I've been trying to get my head around the Rust borrowing and ownership model.

Suppose we have the following code:

fn main() {
    let a = String::from("short");
    {
        let b = String::from("a long long long string");
        println!("{}", min(&a, &b));
    }
}

fn min<'a>(a: &'a str, b: &'a str) -> &'a str {
    if a.len() < b.len() {
        return a;
    } else {
        return b;
    }
}

min() just returns a reference to the shorter of the two referenced strings. main() passes in two string references whose referents are defined in different scopes. I've used String::from() so that the references don't have a static lifetime. The program correctly prints short.
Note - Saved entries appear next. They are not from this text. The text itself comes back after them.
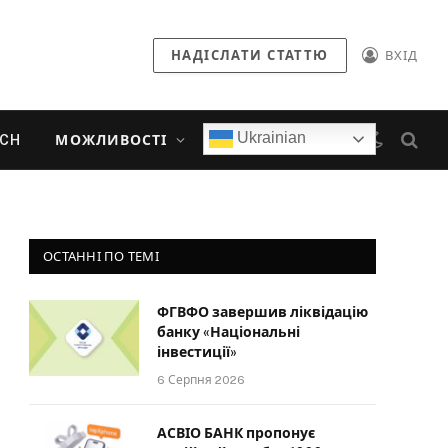
НАДІСЛАТИ СТАТТЮ
ВХІД
Ukrainian
ECH
МОЖЛИВОСТІ
ОСТАННІ ПО ТЕМІ
ФГВФО завершив ліквідацію
банку «Національні
інвестиції»
6 Серпня 2026
АСВІО БАНК пропонує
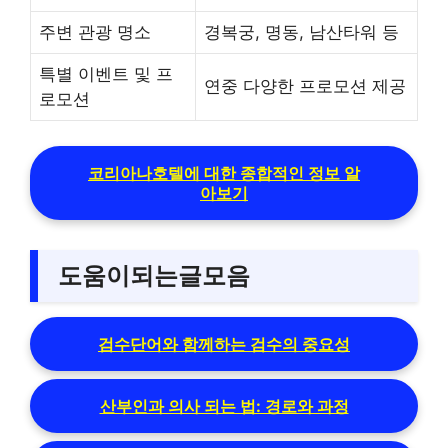
주변 관광 명소
경복궁, 명동, 남산타워 등
특별 이벤트 및 프
연중 다양한 프로모션 제공
로모션
코리아나호텔에 대한 종합적인 정보 알
아보기
도움이되는글모음
검수단어와 함께하는 검수의 중요성
산부인과 의사 되는 법: 경로와 과정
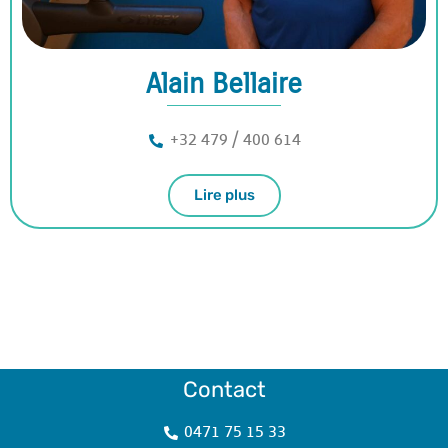
Alain Bellaire
+32 479 / 400 614
Lire plus
Contact
0471 75 15 33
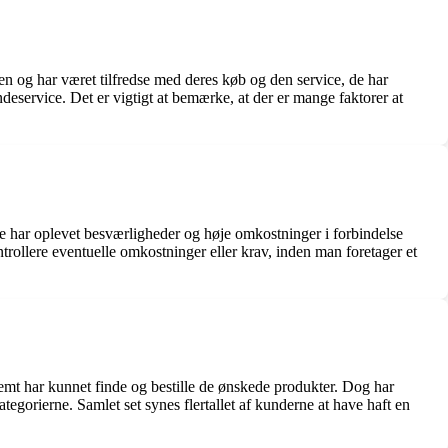
 og har været tilfredse med deres køb og den service, de har
service. Det er vigtigt at bemærke, at der er mange faktorer at
e har oplevet besværligheder og høje omkostninger i forbindelse
trollere eventuelle omkostninger eller krav, inden man foretager et
mt har kunnet finde og bestille de ønskede produkter. Dog har
gorierne. Samlet set synes flertallet af kunderne at have haft en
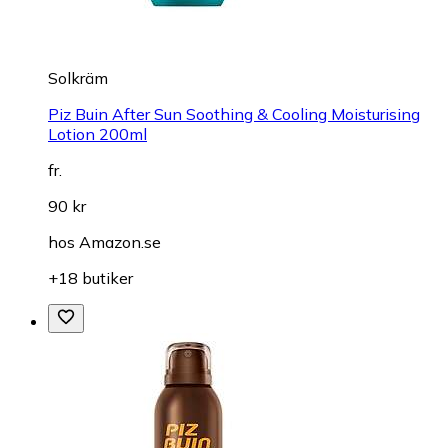
Solkräm
Piz Buin After Sun Soothing & Cooling Moisturising
Lotion 200ml
fr.
90 kr
hos
Amazon.se
+18 butiker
Here is the example in the Rust Playground.

If we refer to the Rustonomicon (which I appreciate is a work in progress doc), we are told that the meaning of a function signature like:

fn as_str<'a>(data: &'a u32) -> &'a str

means the function:

takes a reference to a u32 with some lifetime, and promises that it can produce a reference to a str that can live just as long.

Now let's turn to the signature of min() from my example:

fn min<'a>(a: &'a str, b: &'a str) -> &'a str

This is more invloved, since:

  • We have two input references.
  • Their referents are defined in different scopes meaning that they are valid for different lifetimes (a is valid longer).
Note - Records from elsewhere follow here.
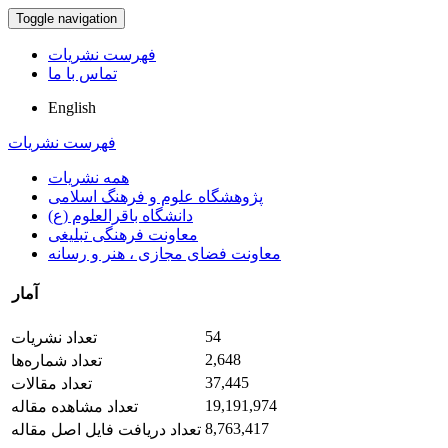
Toggle navigation
فهرست نشریات
تماس با ما
English
فهرست نشریات
همه نشریات
پژوهشگاه علوم و فرهنگ اسلامی
دانشگاه باقرالعلوم (ع)
معاونت فرهنگی تبلیغی
معاونت فضای مجازی ، هنر و رسانه
آمار
54
تعداد نشریات
2,648
تعداد شماره‌ها
37,445
تعداد مقالات
19,191,974
تعداد مشاهده مقاله
8,763,417
تعداد دریافت فایل اصل مقاله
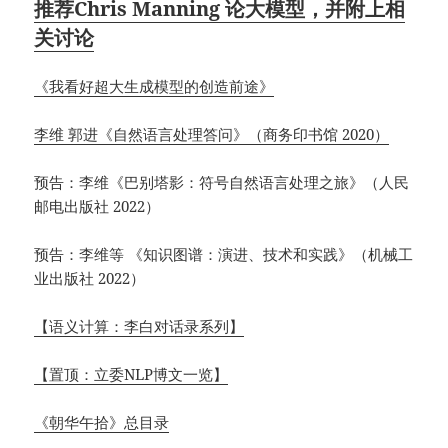
推荐Chris Manning 论大模型，并附上相
关讨论
《我看好超大生成模型的创造前途》
李维 郭进《自然语言处理答问》（商务印书馆 2020）
预告：李维《巴别塔影：符号自然语言处理之旅》（人民
邮电出版社 2022）
预告：李维等 《知识图谱：演进、技术和实践》（机械工
业出版社 2022）
【语义计算：李白对话录系列】
【置顶：立委NLP博文一览】
《朝华午拾》总目录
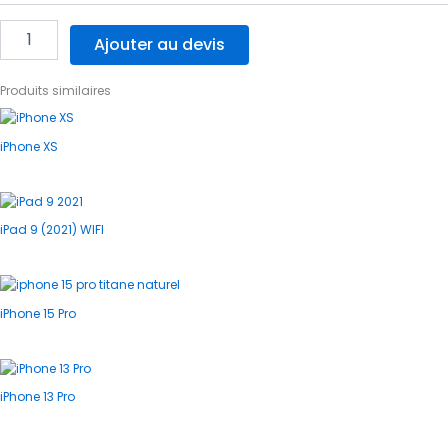
Ajouter au devis
Produits similaires
iPhone XS
iPad 9 (2021) WIFI
iPhone 15 Pro
iPhone 13 Pro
Using similar wording to the quoted statement above, what does the function signature of min() mean?

  1. The function accepts two references and promises to produce a reference to a str that can live as long as the referents of a and b? That feels wrong somehow, as if we return the reference to b from min(), then clearly that reference is not valid for the lifetime of a in main().

  2. The function accepts two references and promises to produce a reference to a str that can live as long as the shorter of the two referents of a and b? That could work, since both referents of a and b remain valid in the inner scope of main().

  3. Something else entirely?

To summarise, I don't understand what it means to bind the lifetimes of the two input references of min() to the same lifetime when their referents are defined in different scopes in the caller.

3

3 Answers

4
votes

It's (2): the returned reference lives as long as the shorter input lifetime.

However, from the perspective of the function, both input lifetimes are in fact the same (both being 'a). So given that the variable a from main() clearly lives longer than b, how does this work?

The trick is that the caller shortens the lifetime of one of the two references to match min()s function signature. If you have a reference &'x T, you can convert it to &'y T iff 'x outlives 'y (also written: 'x: 'y). This makes intuitive sense (we can shorten the lifetime of a reference without bad consequences). The compiler performs this conversion automatically. So imagine that the compiler turns your main() into:

let a = String::from("short");
{
    let b = String::from("a long long long string");

    // NOTE: this syntax is not valid Rust! 
    let a_ref: &'a_in_main str = &a;
    let b_ref: &'b_in_main str = &b;
    println!("{}", min(&a as &'b_in_main str, &b));
    //                    ^^^^^^^^^^^^^^^^^^
}

This has to do with something called subtyping and you can read more about this in this excellent answer.

To summarize: the caller shortens one lifetime to match the function signature such that the function can just assume both references have the same lifetime.

2
votes

I'm going to go for (3) something else!

With your function signature:

fn min<'a>(a: &'a str, b: &'a str) -> &'a str { ...}

// ...
min(&a, &b)

the 'a is not the lifetime of the objects being borrowed. It is a new lifetime generated by the compiler just for this call. a and b will be borrowed (or possibly reborrowed) for as long as needed for the call, extended by the scope of the return value (since it references the same 'a).

Some examples:

let mut a = String::from("short");
{
    let mut b = String::from("a long long long string");
    // a and b borrowed for the duration of the println!()
    println!("{}", min(&a, &b));
    // a and b borrowed for the duration of the expression, but not
    // later (since l is not a reference)
    let l = min(&a, &b).len();

    {
        // borrowed for s's scope
        let s = min(&a, &b);
        // Invalid: b is borrowed until s goes out of scope
        // b += "...";
    }
    b += "...";  // Ok: b is no longer borrowed.
    // Borrow a and b again to print:
    println!("{}", min(&a, &b));
}

As you can see, the 'a for any individual call is distinct from the lifetime of the actual a and b which are borrowed, though of course both must outlive the generated lifetime of each call.

(Playground)

1
votes

Apart from what @Lukas have mentioned in the answer, you can also read the signature of the function as - The returned reference is valid till the point where both the passed references are valid i.e its an conjunction (aka AND) between the parameters lifetime.

There is something more to it. Below are two code examples:

    let a = String::from("short");
    {
        let c: &str;
        let b = String::from("a long long long string");
        c = min(&a, &b);

    } 

AND

let a = String::from("short");
    {
        let b = String::from("a long long long string");
        let c: &str;
        c = min(&a, &b);

    }

The first one doesn't work (second one does). It may seem that both b and c have same lifetime as they are in same scope but the ordering in the scope also matters as in the first case b lifetime will end before c.